I was very happy with 1 scoop of beans for aeropress, 2 scoops for clever dripper, fill with as much water as i can fit in, leave for 20min and drink it! now after 20 minutes coffe tastes super bitter (currently rave signature blend).

This morning tried 1 minute brew on aeropress. quite a bit better.

What should i adjust first? try to get as rough grind as i was used to on my old grinder? mess around with coffe/water ratios? brew timings? or maybe i was drinking "wrong" coffe for the past year and this is how it is supposed to taste?









When i have spare 50£, i will order scale also. than ill start messing around with pour over recipes. for past year "a scoop of beans" and "as much water as i can fit in" was good enough for me... now im slowly trying to improve! SLOWLY!


----------



## PPapa (Oct 24, 2015)

Yes, scales are important.

1.6 is nowhere near espresso.

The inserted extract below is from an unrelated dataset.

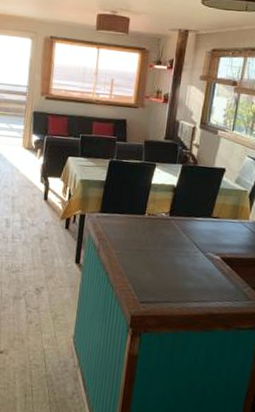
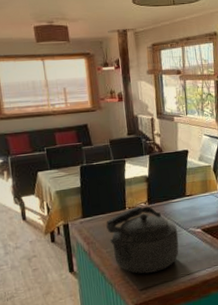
kettle: none [121,215,195,289] -> present [106,206,179,274]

It is usually around 0.11 to 1.0 for me.


----------



## MWJB (Feb 28, 2012)

Keep the setting as you are, lose the scoop, use 30g of coffee in the Clever (~65g/L), steep longer (30-35min). I like to add the boiling water to the brewer, then coffee on top & dunk to wet, lid on & wait.

Clever is more sensitive to grind, so get that tasty & adjust the Aeropress recipe to suit the Clever grind.


----------